Domain Organization and a Protease-Sensitive Loop in Eukaryotic Ornithine Decarboxylase

Trypanosoma brucei ornithine decarboxylase was reconstituted by coexpression of two polypeptides corresponding to residues 1-305 and residues 306-425 in Escherichia coli. The two peptides were coexpressed, at wild-type levels, from a single transcriptional unit that was separated by a 15- nucleotide untranslated region containing a ribosome binding site. The fragmented enzyme was purified and analyzed.

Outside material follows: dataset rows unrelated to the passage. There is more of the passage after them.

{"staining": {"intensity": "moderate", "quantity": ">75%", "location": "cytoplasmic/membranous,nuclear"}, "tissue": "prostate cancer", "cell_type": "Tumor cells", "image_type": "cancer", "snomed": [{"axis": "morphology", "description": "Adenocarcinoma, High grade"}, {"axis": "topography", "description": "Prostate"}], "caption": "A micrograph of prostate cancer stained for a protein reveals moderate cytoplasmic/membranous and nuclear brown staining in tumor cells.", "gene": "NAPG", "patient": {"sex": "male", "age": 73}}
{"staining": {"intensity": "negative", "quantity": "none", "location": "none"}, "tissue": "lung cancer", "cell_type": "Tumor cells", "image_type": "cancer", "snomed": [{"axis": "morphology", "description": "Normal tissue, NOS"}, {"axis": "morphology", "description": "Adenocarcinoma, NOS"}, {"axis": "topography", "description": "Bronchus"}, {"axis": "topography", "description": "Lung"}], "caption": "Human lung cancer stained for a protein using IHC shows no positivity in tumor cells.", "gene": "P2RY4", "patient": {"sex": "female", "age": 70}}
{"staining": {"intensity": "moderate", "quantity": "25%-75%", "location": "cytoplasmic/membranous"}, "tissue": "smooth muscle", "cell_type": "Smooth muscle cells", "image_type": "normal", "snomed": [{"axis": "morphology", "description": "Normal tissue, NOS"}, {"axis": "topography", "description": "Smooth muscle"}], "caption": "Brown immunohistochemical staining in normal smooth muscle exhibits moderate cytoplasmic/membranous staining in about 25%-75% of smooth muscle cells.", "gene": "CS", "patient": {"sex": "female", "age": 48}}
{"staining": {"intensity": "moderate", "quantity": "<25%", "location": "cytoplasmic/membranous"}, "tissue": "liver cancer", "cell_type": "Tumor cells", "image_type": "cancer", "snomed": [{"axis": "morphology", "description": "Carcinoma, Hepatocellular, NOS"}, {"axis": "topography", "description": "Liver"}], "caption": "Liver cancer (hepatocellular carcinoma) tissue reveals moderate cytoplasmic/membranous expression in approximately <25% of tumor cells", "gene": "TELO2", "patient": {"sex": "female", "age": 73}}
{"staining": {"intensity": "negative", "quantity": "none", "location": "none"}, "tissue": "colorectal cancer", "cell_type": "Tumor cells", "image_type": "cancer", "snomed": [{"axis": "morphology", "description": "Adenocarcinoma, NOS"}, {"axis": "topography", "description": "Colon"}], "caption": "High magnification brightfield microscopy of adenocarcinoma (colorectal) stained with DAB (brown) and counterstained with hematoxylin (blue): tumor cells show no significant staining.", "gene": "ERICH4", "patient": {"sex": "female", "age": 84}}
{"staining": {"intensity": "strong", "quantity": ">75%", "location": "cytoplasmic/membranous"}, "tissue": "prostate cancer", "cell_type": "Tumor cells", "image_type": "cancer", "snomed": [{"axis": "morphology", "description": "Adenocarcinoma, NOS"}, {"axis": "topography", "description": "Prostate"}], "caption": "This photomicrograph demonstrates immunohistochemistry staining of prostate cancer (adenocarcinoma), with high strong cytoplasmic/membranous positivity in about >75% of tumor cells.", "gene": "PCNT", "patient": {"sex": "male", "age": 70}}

The N- and C-terminal peptides are tightly associated into a fully active tetramer which has the same molecular weight as the native dimer. The kinetic constants (K_m and k_cat) measured for the decarboxylation of ornithine are identical to those obtained for the wild-type enzyme. These results suggest that the enzyme is organized into two structural domains, with a domain boundary in the region of amino acid 305. In contrast, the individual N- and C-terminal peptides are expressed primarily as inclusion bodies. Small quantities of soluble N-terminal peptide could be purified. This truncated protein is capable of inhibiting the wild-type enzyme, suggesting that it is folded into a native-like structure. Limited proteolysis with trypsin or chymotrypsin identifies a likely surface loop at amino acids 160-170, present in both the mouse and T. brucei enzyme, which positions one or more functionally important active site residues (e.g., Lysl69). Kinetic analysis of a chimeric enzyme composed of T. brucei and mouse ornithine decarboxylase suggests that the substrate carboxylate binding determinant is located between residues 1 and 170.